Vote Leave FACTS: How the EU Has Killed Off Our Steel Industry

PORT TALBOT - England - Forty thousand British steel jobs will be lost because of the EU's red tape and bureaucracy causing immeasurable damage to the economy.

Simon Boyd, director at REIDsteel and Business for Britain South West chairman, said: “While we remain in the EU our elected Government is helpless to assist the British steel industry. EU restrictions on our trade policy have cost the British steel industry thousands of jobs, leaving entire communities devastated.

“If we vote leave we can take back control of our trade policy and provide the help our steel industry needs.”


  • The UK has no control over trade policy: it cannot apply anti-dumping measures against Chinese steel: only the European Commission can do this.

  • The EU has been slow to respond to a problem it first identified in 2008.

  • EU state aid laws severely limit what the UK Government can do to help the steel industry. Elected British politicians, not unelected EU bureaucrats and judges should be in control of how we support strategic industries.


The UK has no control over anti-dumping measures while we remain in the EU.

  • The EU has exclusive control over trade policy.

  • This means that the UK cannot avail itself of the right under the World Trade Organization’s rules to apply anti-dumping measures against imports. This power is vested in the European Commission instead.

EU policies have forced up the price of energy, which has had a devastating impact on the steel industry

  • EU energy regulation will cost the UK economy between £86.6bn and £93.2bn. This has a particularly corrosive impact on energy intensive industries, like steel.

  • The European Commission has admitted: ‘Energy costs [are] to rise in all scenarios’. There is no evidence that the ‘single market’ will reduce prices.

  • End-user gas prices are now nearly twice as high in the UK than in the US.

  • Between 2005 and 2011, ‘EU manufacturing saw the highest increase in energy costs‘ relative to the US, China and Japan.

  • According to the former European Commission President Jose Barroso, between 2005 and 2012 the gas price for European industry increased by 35 per cent and the electricity price increased by 38 per cent. In the US, by contrast, gas prices fell by 66 per cent and electricity prices fell by 4 per cent.

The EU has been slow to respond to the influx of cheap Chinese steel.

  • On 12 February 2016, the EU launched an investigation into the import of Chinese steel.

  • The EU has been investigating the dumping of cheap Chinese steel since 2008.

  • Previous EU measures have been ineffective at stemming the influx of cheap Chinese steel.
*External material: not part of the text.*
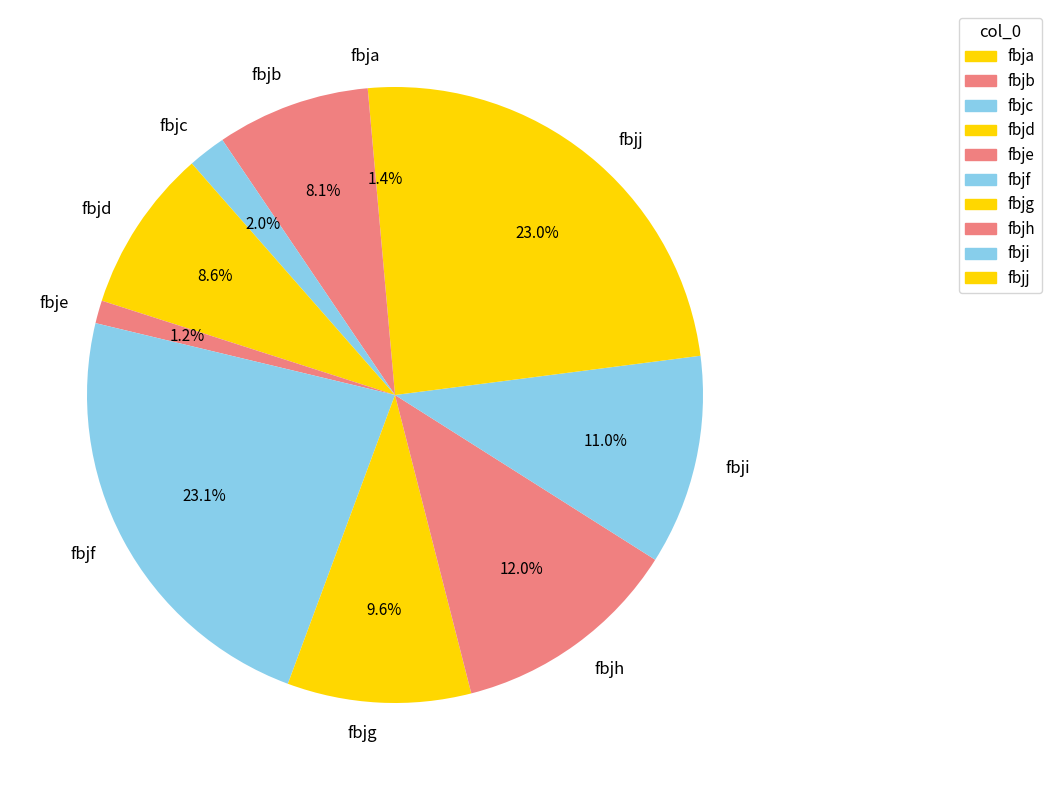

Does fbje represent more than half of the total?

No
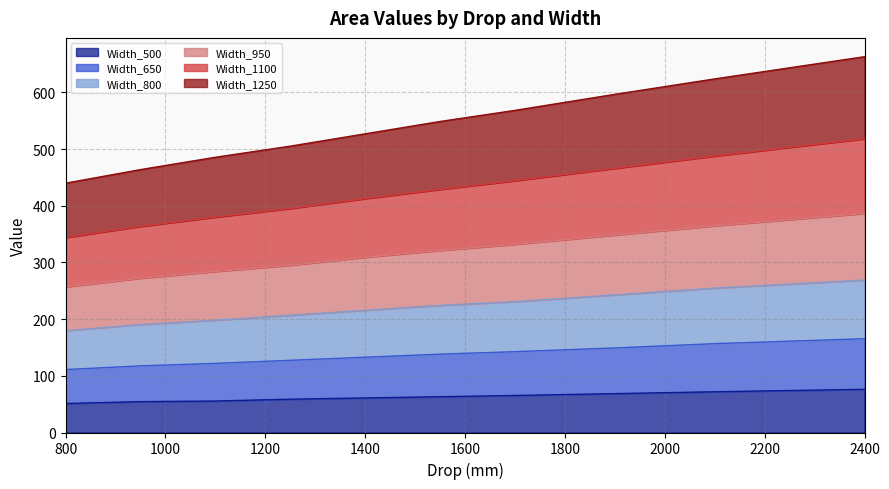

What is the maximum value for Width_500?

76.2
EU state aid laws have undermined the UK Government’s ability to aid our steel industry.

  • The Government has acknowledged that its scope to intervene in the Tata Steel crisis is limited by EU state aid rules. The business minister Anna Soubry, has said ‘We have to be very careful because we have to be compliant with state aid rules’.
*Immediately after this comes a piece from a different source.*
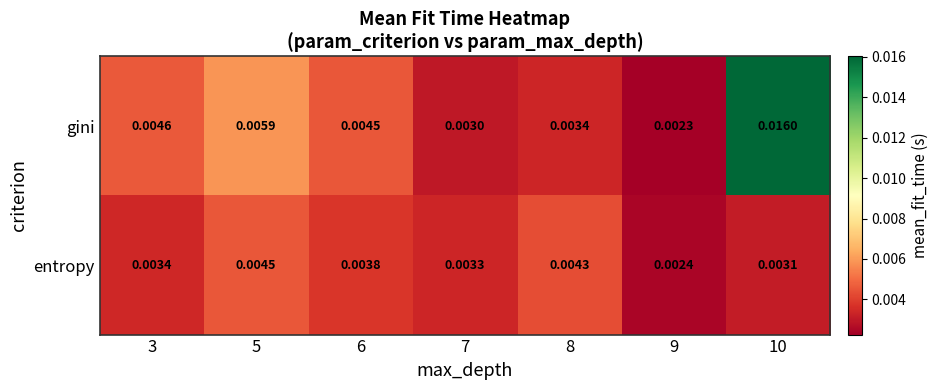

List the series in order of their peak value, highest first.

gini, entropy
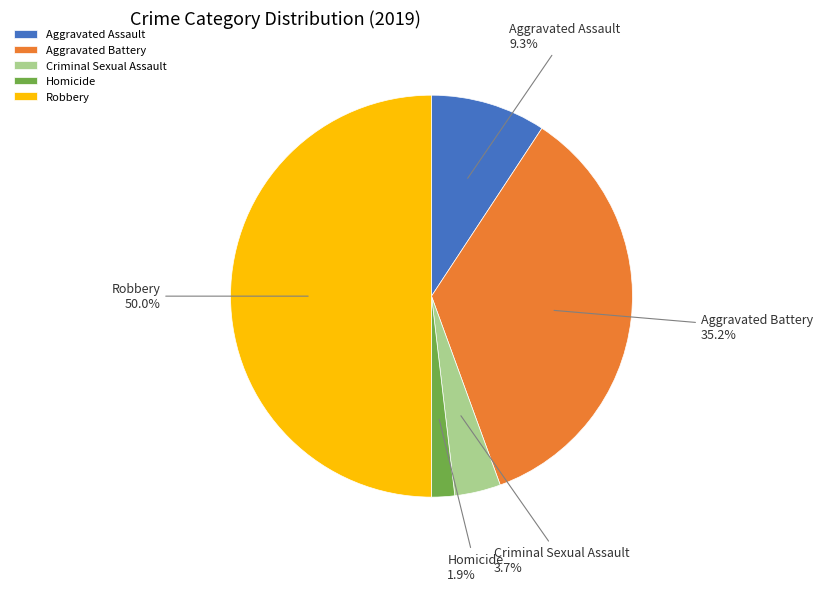

To the nearest percent, what is the combined percentage of Homicide and Criminal Sexual Assault?

6%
  • In January, the European Commission ordered Belgium to recover €211m in aid handed to steelmaker Duferco for violating State Aid rules. It also opened a formal probe into claims that Italy had broken state aid rules by providing €2bn to help its Ilva steelworkers.

  • EU state aid rules have already caused problems for UK steel. In order to help the steel industry, the Government decided on 28 October that energy intensive industries ‘will be exempt from the policy costs of the Renewable Obligation and Feed-in Tariffs, to ensure that they have long-term certainty and remain competitive’. As a result of EU state aid rules, however, the Government was prohibited from implementing its policy until approval was given by the European Commission.
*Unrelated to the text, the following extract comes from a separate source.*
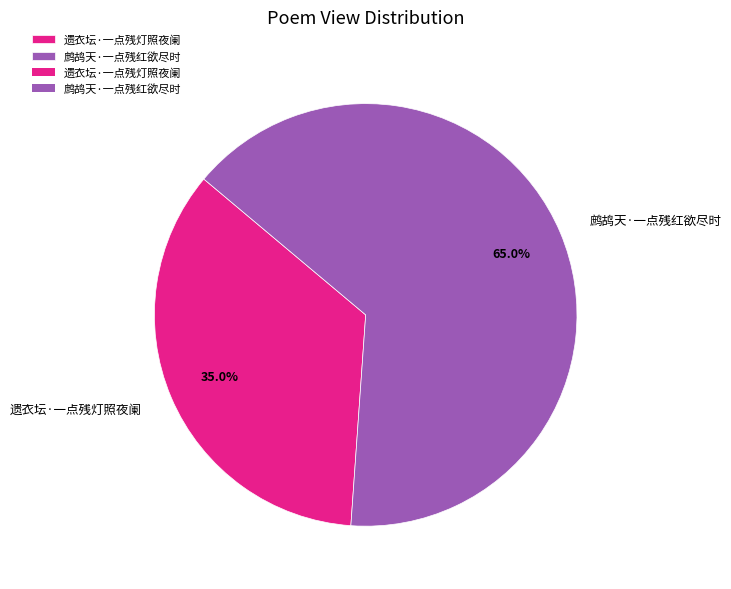

To the nearest percent, what is the average slice percentage?

50%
  • The Commission notified the Government of its approval on 17 December 2015.

  • There was therefore a 50 day lag between Government applying for approval and European Commission giving it. This cost the steel industry £6.2 million and UK industry as a whole £41.1 million.

  • The Business Secretary Sajid Javid has admitted that time has been spent ‘assessing whether more can be done to support energy intensive industries, within existing state aid rules’. He also acknowledged that there was little more that the Government could do under current EU laws:

‘We have undertaken a review of how other EU Member states support their energy intensive industries within existing rules. This work concluded that the UK is currently making full use of the scope to provide state aid compliant support to industry through the suite of measures in the Energy Intensive Industry compensation package’.